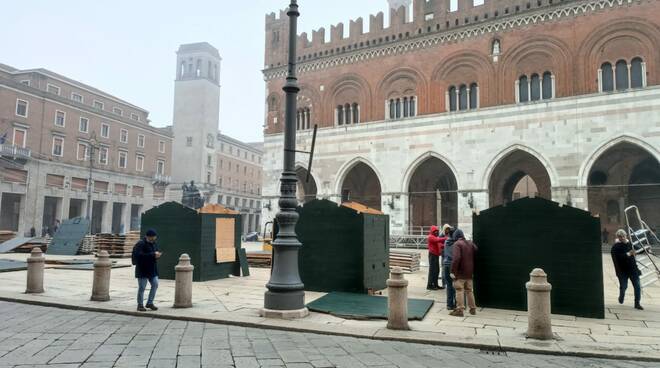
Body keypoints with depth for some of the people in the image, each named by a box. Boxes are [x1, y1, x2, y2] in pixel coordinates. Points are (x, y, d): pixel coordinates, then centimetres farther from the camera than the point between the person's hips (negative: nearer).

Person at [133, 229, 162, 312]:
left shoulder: (154, 244, 11)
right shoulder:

About this task ▸
Reproduce every line above with each keypoint value shifted up by 3, which means the x and y coordinates and the depth. Leave the pictures out.

Result for this exercise ▸
Body keypoints with depth for some of the people in the image, each named by a box. Boxes are [x1, y1, x2, y2] in pixel coordinates. Points are (x, y, d): pixel coordinates, then centimetres farther from the camera than the point between the person's hips (negative: nearer).

Person at [133, 229, 162, 312]:
left shoulder: (157, 247, 14)
right shoulder:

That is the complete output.